I set about teaching myself how to fit my new body and have experimented with styles to find my new normal. I like unusual draped shapes and bold patterns and colors, but I have found that even just a plain well-fitted bodice can work. I can do a no bust adjustment with my eyes closed, but if I am feeling lazy, companies that offer individualized patterns based on your measurements are a good alternative. Sewing a new wardrobe is part of my therapy. And never having to wear a bra is an added bonus.
Some situations intimidate me, especially the beach or the pool. To combat this, I made myself a kickarse pair of togs. A pair of togs that no shop sells, that fit me perfectly, and that I can strut in. I drafted myself a pair that was based on the bodice from a girls pattern and a pair of my favorite undies. A bikini that is secretly a pair of comfy undies is always going to make you feel good! I scaled up the girls size 4 bodice pattern by using an extreme cut and slash method to fit my measurements perfectly. There was no way I was giving up swimming for lack of suitable swimwear.
The other garment that was missing from my wardrobe was something dressy. Have you ever noticed that most formal dresses involve a serious emphasis on the bust? I had three dresses in my cupboard that had all served me for years. All were sentimental, and all had to be retired. Without an event in mind, I set to making something I could reach for, should an occasion arise. I took the chance to plan an outfit that would give me maximum mileage, settling on a top that could go with a couple formal skirts and a matching pencil skirt. Sewing this outfit was a way of controlling my future response to a potentially intimidating situation.
That occasion arose just two months later, when my mum invited me to a breast cancer fundraiser. I happily got my new teal two-piece dress from my cupboard, tied a scarf in a flourish over my still buzz cut short hair, and trotted off for some fun. I got an extra surprise when I was called up to the stage to receive a prize for best dressed. I was flabbergasted. I was in a room of beautiful women in gorgeous designer dresses, and here I was in home-sewn get up, winning the prize. I took a few deep breaths as I walked to the stage, smiled, and kept my lovely secret to myself. Sewing is a superpower.

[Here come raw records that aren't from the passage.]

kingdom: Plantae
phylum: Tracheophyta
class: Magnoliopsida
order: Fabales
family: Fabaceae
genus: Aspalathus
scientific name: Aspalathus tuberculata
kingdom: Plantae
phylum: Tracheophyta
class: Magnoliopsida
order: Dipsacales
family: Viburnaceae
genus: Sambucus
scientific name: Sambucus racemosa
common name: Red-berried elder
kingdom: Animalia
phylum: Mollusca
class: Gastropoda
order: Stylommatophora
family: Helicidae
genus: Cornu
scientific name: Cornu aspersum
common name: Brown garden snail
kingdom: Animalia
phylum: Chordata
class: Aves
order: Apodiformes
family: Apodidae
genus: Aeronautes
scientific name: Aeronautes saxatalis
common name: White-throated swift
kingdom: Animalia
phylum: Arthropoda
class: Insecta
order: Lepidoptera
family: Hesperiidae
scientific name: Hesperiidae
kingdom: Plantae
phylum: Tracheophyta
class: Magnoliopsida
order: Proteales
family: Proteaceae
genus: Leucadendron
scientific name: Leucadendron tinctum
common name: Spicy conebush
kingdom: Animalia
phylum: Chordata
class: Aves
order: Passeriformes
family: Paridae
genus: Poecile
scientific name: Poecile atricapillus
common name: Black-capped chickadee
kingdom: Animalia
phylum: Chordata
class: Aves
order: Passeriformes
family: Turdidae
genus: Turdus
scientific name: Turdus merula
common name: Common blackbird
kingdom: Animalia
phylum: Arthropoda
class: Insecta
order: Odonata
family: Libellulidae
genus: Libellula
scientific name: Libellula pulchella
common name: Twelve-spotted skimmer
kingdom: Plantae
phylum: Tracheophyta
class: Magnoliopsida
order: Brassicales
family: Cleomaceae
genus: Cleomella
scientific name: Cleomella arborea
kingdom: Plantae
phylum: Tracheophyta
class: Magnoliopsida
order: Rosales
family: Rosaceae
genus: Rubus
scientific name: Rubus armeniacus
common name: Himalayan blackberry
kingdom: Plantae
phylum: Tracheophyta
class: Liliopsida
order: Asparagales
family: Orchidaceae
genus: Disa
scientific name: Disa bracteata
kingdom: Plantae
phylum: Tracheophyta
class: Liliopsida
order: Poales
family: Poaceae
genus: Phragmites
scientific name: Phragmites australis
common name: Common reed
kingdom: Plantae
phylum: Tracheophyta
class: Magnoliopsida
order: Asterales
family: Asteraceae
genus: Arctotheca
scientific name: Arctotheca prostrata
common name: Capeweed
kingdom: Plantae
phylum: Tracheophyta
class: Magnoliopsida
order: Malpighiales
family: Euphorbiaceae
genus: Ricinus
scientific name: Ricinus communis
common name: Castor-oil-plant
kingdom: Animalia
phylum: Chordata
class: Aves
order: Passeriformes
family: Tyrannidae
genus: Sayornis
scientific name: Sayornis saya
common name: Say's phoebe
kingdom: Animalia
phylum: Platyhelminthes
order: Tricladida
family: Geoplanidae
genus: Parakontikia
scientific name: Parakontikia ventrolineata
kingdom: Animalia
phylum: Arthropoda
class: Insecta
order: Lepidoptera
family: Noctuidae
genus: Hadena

I never miss my boobs, and I have no need to wear a bra and prosthetic to fill my clothes. After all, my clothes fit me. I do not see sewing as a way to hide my chest, but as a way to fit my body. Sewing empowers me to feel like I’m not missing anything.
I like to remind myself of a conversation I had with a school mum who I had seen daily for a couple of months, but who had no reason to know anything about my cancer. I had just finished a new jumpsuit with a very fitted bodice, an empire waist, and loose culottes, and was wearing it that day. As I walked in she said, "You made those, didn’t you? There is no way you could get something so cool in the shops.”
Thinking that she had noticed my flat chest, given the fitted nature of the jumpsuit, I said, "Yes I did, thanks. I decided to sew all of my clothes after my mastectomy."
Her face was shocked. "I’m sorry, I didn’t realize you had no boobs!"
My unbusted chest swelled with pride. She had just told what I needed to hear. People have no idea that I have my boobs on permanent time out, and there’s no need to explain myself to all and sundry. So now I get up in the morning, whack my handmades on, and get on with my day, because days are for living.